Chinese investment bound for new destinations following US-China trade spat bypasses Bangladesh for unattractive bait, analysts say.
Vietnam, Bangladesh's inveterate competitor on the global apparel market, makes the most of the windfall with better hospitality for the rearward-floating capital investors.
China's gross investment in Bangladesh amounted to only US$122.54 million in the last calendar year, 2020, tenth among the top overseas investors in the country, official statistics showed.
Although the Chinese investment was recorded at a higher amount of $695.65 million in the previous calendar year, 2019, Bangladesh failed to maintain the momentum in the subsequent year (2020).
China's investment in Vietnam in January-November period in 2020 was recorded at $2.4 billion, Ministry of Planning and Investment of Vietnam data showed.
An expected diversion of Chinese investment to Bangladesh shied away in 2020, though local economists and businesspeople were very optimistic on it when the United States of America (USA)'s Trump administration imposed trade restrictions on Chinese products.
The US-China trade war emerged when the US government in July 2018 imposed 25 per cent duty on around US$34 billion worth of imports from China, including cars, hard disks and aircraft parts.
In a tit-for-tat action, Beijing slapped 25 per cent tariffs on 545 goods originating from the US, worth US$34 billion. Agricultural products, automobiles and aquatic products are among the items facing the blowback.
According to Bangladesh Bank (BB), Chinese textile and apparels businessmen were the top in position with their $44.15 million worth of investment in Bangladesh, followed by power-sector businessmen who invested $41.58 million in 2020.
The Chinese businessmen from leather and leather products had also come forward with $10.73 million which placed them third in position on the sectoral investment lists.
Chinese businesses also invested in Bangladesh's construction, trading, food, telecommunications, agriculture & fishing, and chemicals & pharmaceuticals, too.
Meanwhile, investment from the United Kingdom (UK) was almost steady even during this all-upending Covid-19 pandemic, like in the previous calendar years.
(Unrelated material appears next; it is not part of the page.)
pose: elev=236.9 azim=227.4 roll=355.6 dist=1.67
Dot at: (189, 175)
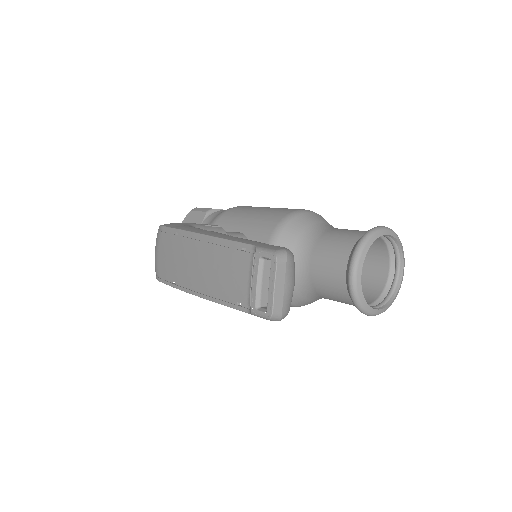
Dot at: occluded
The UK maintained top position on the FDI (foreign direct investment) list of Bangladesh with $461.29 million worth of funds put in here in the past year, 2020, the central bank statistics show.
In the previous year, 2019, the UK invested $416.14 million worth of funds in Bangladesh.
The Netherlands was the second-largest investor to Bangladesh in 2020 as it invested $447.03 million, followed by Singapore ($334.24 million), USA ($319.68 million), South Korea ($240.09 million), Norway ($215.45 million), Hong Kong ($172.15 million), India ($155.53 million), and Thailand ($126.83 million).
Senior economist Dr Zaidi Sattar told the FE that although Bangladesh was trying to attract more FDI, its policy and tariff structure were still not favourable for the overseas investors.
Chinese or any other investors will not invest for manufacturing products for the Bangladeshi local consumers only--they will try to earn millions of dollars from exports.
''So, we must attract export-sitting FDI. If we fail to attract them into the export-oriented manufacturing sector with investments, they will not prefer to make investment here,'' Dr Sattar said about the flip-side of the investment situation.
Besides, as long as FDI in RMG sector, the largest export-oriented industry in Bangladesh, outside the EPZ had not been allowed in a practical manner, the Chinese investment would not be coming to textile and garment sector adequately, he opined.
Conversely, he added, as the Vietnamese policy was fantastic for FDI, it was grabbing billions of dollars of investment every year from China.
Dr Sattar also noted that Bangladesh's position in IFC's ease-of-doing-business report was still very low.
The Ministry of Planning and Investment of Vietnam showed 109 countries and territories came to invest in 2020 in the Southeast Asian country, which, latest reports say, has overtaken Bangladesh as the second-largest apparel exporter, after China.
Singaporean firms have invested US$8.0 billion in the country, the largest, beating South Korea, since last year.
South Korean firms came second (invested capital worth US$3.7 billion), followed by China (invested capital worth US$ 2.4 billion), the official data from Vietnam show.